President-elect Joe Biden's climate envoy nominee former Secretary of State...

President-elect Joe Biden's climate envoy nominee former Secretary of State John Kerry speaks at The Queen theater on Nov. 24, 2020, in Wilmington, Del.  Credit: AP/Carolyn Kaster

The fight against climate change is about to get a much-needed boost.

That’s important. Because even as Americans this year have been focused understandably on the pandemic and the presidential election, climate change continues to threaten our existing world.

The boost begins with a change in attitude that should result in a change in policy. President-elect Joe Biden acknowledges reality. Rejection of science will give way to an acceptance of facts. And an understanding of the urgency of the battle will underscore the difficult but needed decisions that lie ahead.

The evidence from the natural world that humanity must change its ways continues to be compelling:

  • 2020 will be one of the three hottest years on record, topped by a 130-degree reading in Death Valley that was the highest on Earth in at least 80 years. Phoenix suffered 53 days of 110-degree heat; the previous record was 33.
  • The year has seen a record 30 named tropical storms and hurricanes in the Atlantic, some of which brought tremendous amounts of destructive rainfall. Damages are estimated in the tens of billions of dollars. Central America was lashed by two hurricanes so devastating that hundreds of Hondurans who lost homes and/or livelihoods set off last week in a walking caravan trying to reach the United States.
  • Record wildfires scorched Australia, the United States and the world’s largest wetlands in Brazil, burning more than 9 million acres in the western United States alone.
  • The Arctic suffered a prolonged heat wave with triple-digit temperatures, fires ravaged Siberia, and record low amounts of Arctic sea ice were recorded, with disturbing implications for the rest of the world on issues like rising sea levels.

As the world marked the fifth anniversary of the Paris climate change agreement Saturday, about 10% of Earth has already warmed by 2 degrees Celsius compared to levels before the Industrial Revolution, the tipping point that nations in the Paris pact pledged to work to stay within.

Start of a good plan

So it’s good that Biden plans to return the United States to the Paris accord after President Donald Trump’s ill-advised withdrawal. Biden also showed his grasp of the moment by naming former Secretary of State John Kerry, who helped negotiate the Paris deal, as his climate envoy and giving him a seat on the National Security Council.

This is one area of policy in which Biden doesn’t lack ambitious ideas. He has proposed to spend $2 trillion over four years on clean energy and infrastructure, like incentivizing auto companies to produce low-emission vehicles, offering rebates to Americans to buy them, investing in electric vehicle charging stations, and creating more public transit.

It’s a strong blueprint that would move the economy toward Biden’s goal of net-zero emissions — when greenhouse gas missions are balanced by the removal of carbon from the atmosphere — by 2050 and, in the process, create millions of jobs. He intends to show that going green is good economics, too. But the plan might be difficult to get through Congress, especially if two runoffs next month in Georgia leave the Senate in Republican hands. A Senate bill with some GOP support to plant 1 trillion trees to reduce carbon dioxide in the atmosphere is promising, especially if it leads to more cooperation on climate. And while helpful, the bill is hardly sufficient.

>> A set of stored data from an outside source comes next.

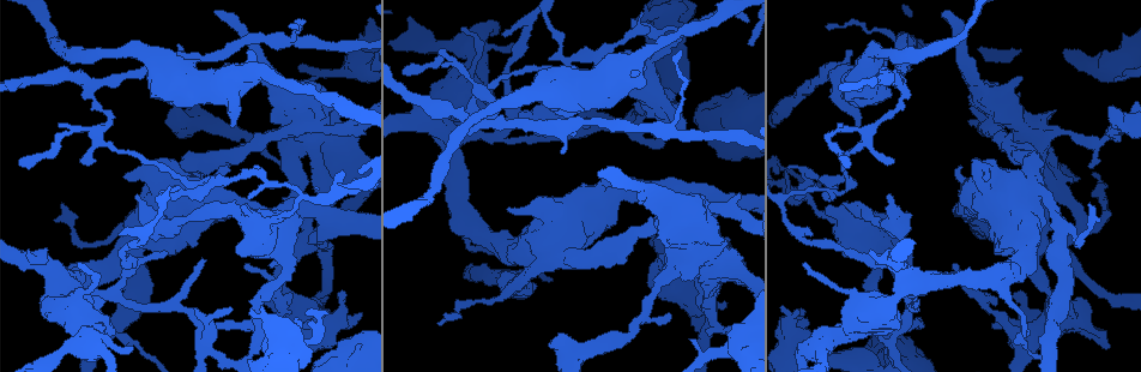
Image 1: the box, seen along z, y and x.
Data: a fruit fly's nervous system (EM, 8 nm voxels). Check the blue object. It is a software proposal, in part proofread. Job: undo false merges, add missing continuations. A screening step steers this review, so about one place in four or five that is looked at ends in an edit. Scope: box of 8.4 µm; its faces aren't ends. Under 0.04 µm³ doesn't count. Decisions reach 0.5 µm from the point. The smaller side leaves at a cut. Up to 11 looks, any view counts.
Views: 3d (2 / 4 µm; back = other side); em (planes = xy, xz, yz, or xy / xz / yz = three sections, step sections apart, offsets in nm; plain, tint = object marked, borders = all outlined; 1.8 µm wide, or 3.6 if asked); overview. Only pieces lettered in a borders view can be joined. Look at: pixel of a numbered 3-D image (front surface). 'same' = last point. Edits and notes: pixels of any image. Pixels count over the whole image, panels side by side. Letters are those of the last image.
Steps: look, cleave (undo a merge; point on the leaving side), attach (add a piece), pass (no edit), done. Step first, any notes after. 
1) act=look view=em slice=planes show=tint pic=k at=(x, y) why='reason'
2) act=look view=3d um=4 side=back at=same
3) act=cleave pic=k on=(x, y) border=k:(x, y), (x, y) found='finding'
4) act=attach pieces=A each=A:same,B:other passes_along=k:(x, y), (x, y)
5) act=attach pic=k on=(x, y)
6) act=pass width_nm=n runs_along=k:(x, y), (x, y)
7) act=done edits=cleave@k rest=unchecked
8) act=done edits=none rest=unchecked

act=look view=em slice=planes show=borders pic=1 at=(309, 79) why='branch stops here'

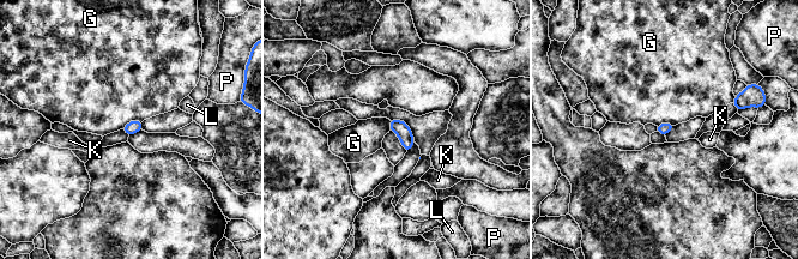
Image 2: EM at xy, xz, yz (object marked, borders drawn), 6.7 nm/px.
act=pass longest_contact=G:160nm each=G:other,K:other,L:other,P:other found='no lettered piece goes on from it'

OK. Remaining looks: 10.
act=look view=3d um=4 pic=1 at=(224, 167) why='thick end'

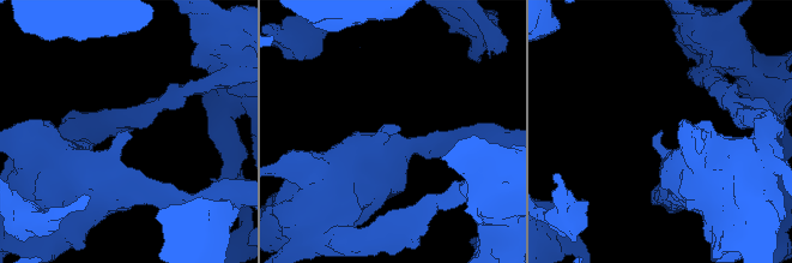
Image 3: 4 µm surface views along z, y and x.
act=look view=em um=3.6 slice=planes show=borders pic=3 at=(662, 134)

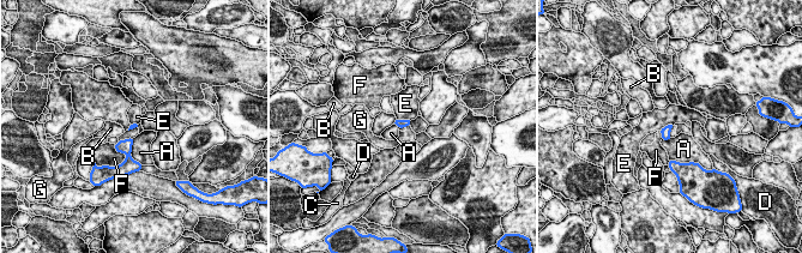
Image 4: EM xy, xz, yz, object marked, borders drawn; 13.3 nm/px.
act=pass each=A:other,B:other,C:other,D:other,E:other,F:other,G:other border=4:(409, 124), (405, 127) found='none of them fits'

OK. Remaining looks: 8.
act=look view=3d um=4 pic=1 at=(559, 242) why='thick turns thin'

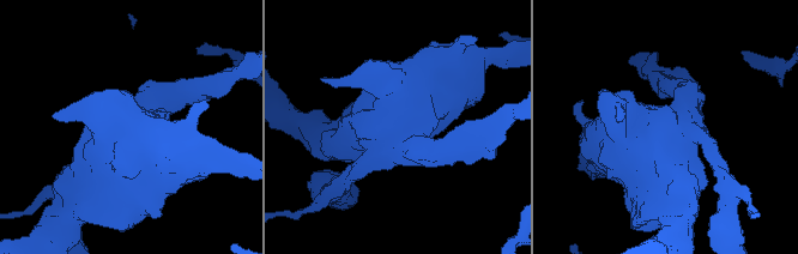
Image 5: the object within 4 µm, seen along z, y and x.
act=look view=em um=3.6 slice=xz step=8 show=borders pic=5 at=(397, 131) why='now the EM'

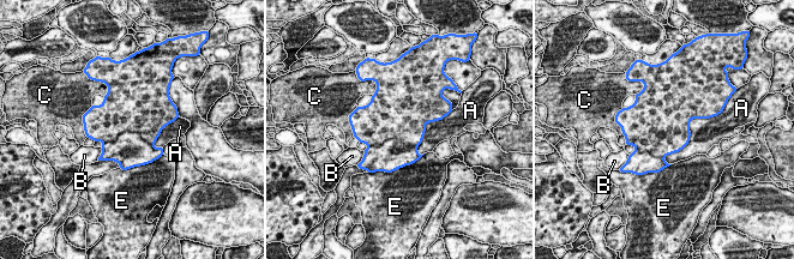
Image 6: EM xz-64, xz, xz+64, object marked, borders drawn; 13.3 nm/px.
act=cleave pic=6 on=(383, 152) each=A:other,B:other,C:other,E:other border=6:(368, 146), (397, 138), (416, 148) found='a second neuron is stuck on'

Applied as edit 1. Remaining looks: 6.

But Biden’s plan rightly also includes steps that don’t need congressional approval — like executive action to reinstate an Obama-era mandate that planning for climate change be part of policy at every federal agency. Biden also will seek to undo Trump’s damaging rollbacks of climate change regulations, and he has an intriguing idea for a Civilian Climate Corps, which would employ young people on projects like planting trees and restoring wetlands.

Some encouraging steps

Biden will take office amid encouraging developments. The six largest American banks say they won’t finance oil and gas exploration in Alaska’s pristine Arctic National Wildlife Refuge, which Trump last month opened to drilling for the first time. New York Comptroller Thomas DiNapoli said last week he would direct the state’s $226 billion pension fund to divest from fossil-fuel companies by 2040 to fight climate change, the latest and largest such fund to act. Companies increasingly are announcing green steps like setting net-zero emissions goals. Climate change risks are increasingly being incorporated into financial analyses. And more Americans are realizing the future is fraught, especially if they live in coastal areas or fire-prone regions and face possible eviction.

But momentum can be fragile, and while emissions have dropped temporarily during the pandemic, the trend of rising temperatures will continue unless there is fundamental change away from what UN Secretary-General António Guterres recently called humanity’s "suicidal" war on nature. "The state of the planet is broken," Guterres said. "Nature always strikes back, and it is already doing so with growing force and fury."

Making a hard pivot from Trump’s denialism is critical, and resuming America’s climate leadership will be important. Biden seems ready to embrace that role, and has spoken about climate change in congratulatory calls he’s received from foreign leaders.

Soon enough, however, action must supplant words or the war on climate change will be lost.